FRAGMENTO DEL DOCUMENTO ->
########

Por Eduardo Frontado Sánchez
Resulta paradójico que, en un mundo tan interconectado y con tantos recursos, estemos viviendo una época contemporánea marcada tanto por grandes aciertos como por profundos desaciertos. La constante lucha por el poder y la búsqueda de superioridad entre naciones nos obliga a detenernos y reflexionar sobre la situación global que enfrentamos hoy.
Actualmente, bajo mi punto de vista, Estados Unidos compite por consolidarse como la mayor potencia mundial, intentando —a su manera— imponer orden y resolver conflictos, muchas veces mediante el uso de la fuerza. Sin embargo, el tiempo y los cambios a los que estamos permanentemente expuestos han demostrado que la imposición difícilmente representa el camino más adecuado para alcanzar una estabilidad real y duradera.
En medio de esta disputa constante por el dominio, surge una pregunta fundamental: ¿existe realmente una potencia mundial en el siglo XXI? Personalmente, considero que ese título está cada vez más alejado de la realidad que vivimos, marcada por guerras, tensiones y conflictos persistentes. Tal vez solo podremos hablar de una verdadera potencia cuando, como sociedad global, entendamos que nuestra principal herramienta de relación no es la violencia ni la imposición, sino el diálogo.
Ser líder mundial no debería limitarse a la capacidad de intervenir o “resolver” conflictos, sino a la capacidad de demostrar que existen caminos distintos a la fuerza y a la deshumanización. El verdadero poder radicaría en proponer soluciones sostenibles, inclusivas y construidas junto a la sociedad.
Una auténtica potencia mundial sería aquella que apuesta por la educación, no como un concepto vacío, sino como una herramienta real de transformación. Educar para comprender el origen de los problemas, fomentar el pensamiento crítico y generar aprendizajes que permitan no solo salir del conflicto, sino evolucionar a partir de él.

########

TAREA A REALIZAR -> Continúa el texto sobre la potencia mundial en el siglo XXI a partir de su última oración, la que termina en «sino evolucionar a partir de él».

########

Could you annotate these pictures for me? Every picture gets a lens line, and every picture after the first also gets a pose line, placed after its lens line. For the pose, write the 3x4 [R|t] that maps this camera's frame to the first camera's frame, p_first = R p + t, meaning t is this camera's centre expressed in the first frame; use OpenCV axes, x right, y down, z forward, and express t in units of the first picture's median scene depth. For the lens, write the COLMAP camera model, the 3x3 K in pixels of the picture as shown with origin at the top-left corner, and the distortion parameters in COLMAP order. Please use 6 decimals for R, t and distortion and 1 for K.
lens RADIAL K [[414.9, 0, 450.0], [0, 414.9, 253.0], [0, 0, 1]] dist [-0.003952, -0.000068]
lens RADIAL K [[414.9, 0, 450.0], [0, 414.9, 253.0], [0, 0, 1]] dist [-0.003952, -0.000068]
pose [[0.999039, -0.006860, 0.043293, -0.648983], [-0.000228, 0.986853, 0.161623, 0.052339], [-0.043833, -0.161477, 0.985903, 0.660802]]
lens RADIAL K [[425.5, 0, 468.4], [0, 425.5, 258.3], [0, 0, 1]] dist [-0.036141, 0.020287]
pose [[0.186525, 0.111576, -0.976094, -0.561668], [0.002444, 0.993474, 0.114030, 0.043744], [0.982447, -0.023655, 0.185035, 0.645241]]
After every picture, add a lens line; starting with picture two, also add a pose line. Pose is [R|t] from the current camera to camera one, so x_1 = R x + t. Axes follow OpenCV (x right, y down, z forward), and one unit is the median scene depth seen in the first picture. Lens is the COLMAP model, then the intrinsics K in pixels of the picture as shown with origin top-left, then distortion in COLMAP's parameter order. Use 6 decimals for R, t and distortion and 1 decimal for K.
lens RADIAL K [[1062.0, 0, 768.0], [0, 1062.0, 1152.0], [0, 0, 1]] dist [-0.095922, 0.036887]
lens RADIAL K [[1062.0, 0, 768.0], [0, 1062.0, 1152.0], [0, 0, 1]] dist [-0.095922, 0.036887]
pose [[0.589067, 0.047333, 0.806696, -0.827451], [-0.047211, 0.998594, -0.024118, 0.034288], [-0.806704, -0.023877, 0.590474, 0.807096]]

########

RESULTADO ESPERADO ->
El mayor reto de esta sociedad global interconectada es encontrar mecanismos que nos permitan trabajar por el bien común sin renunciar a nuestra humanidad. Esto implica cultivar posturas firmes, pero no radicales; formar ciudadanos con valores, criterio y sentido de responsabilidad colectiva.
En un contexto de constante cambio, resulta crucial detenernos a reflexionar sobre cómo enfrentamos las dinámicas de poder político y cómo, desde nuestra propia trinchera, podemos contribuir a una transformación real. Esto no debería ser visto como un acto heroico, sino como un deber ciudadano.
Hoy más que nunca es urgente cuestionarnos cuál es nuestro rol en el mundo. No podemos seguir siendo espectadores pasivos. La posibilidad de ser agentes de cambio está al alcance de todos, más allá de las decisiones de los líderes o de las ambiciones individuales.
Este es el momento de asumir esa responsabilidad y actuar en consecuencia. Apostar por una sociedad más justa, más equitativa y menos marcada por conflictos implica recordar que, al final, lo que nos define es nuestra humanidad, y que en nuestras diferencias también reside nuestra mayor fortaleza.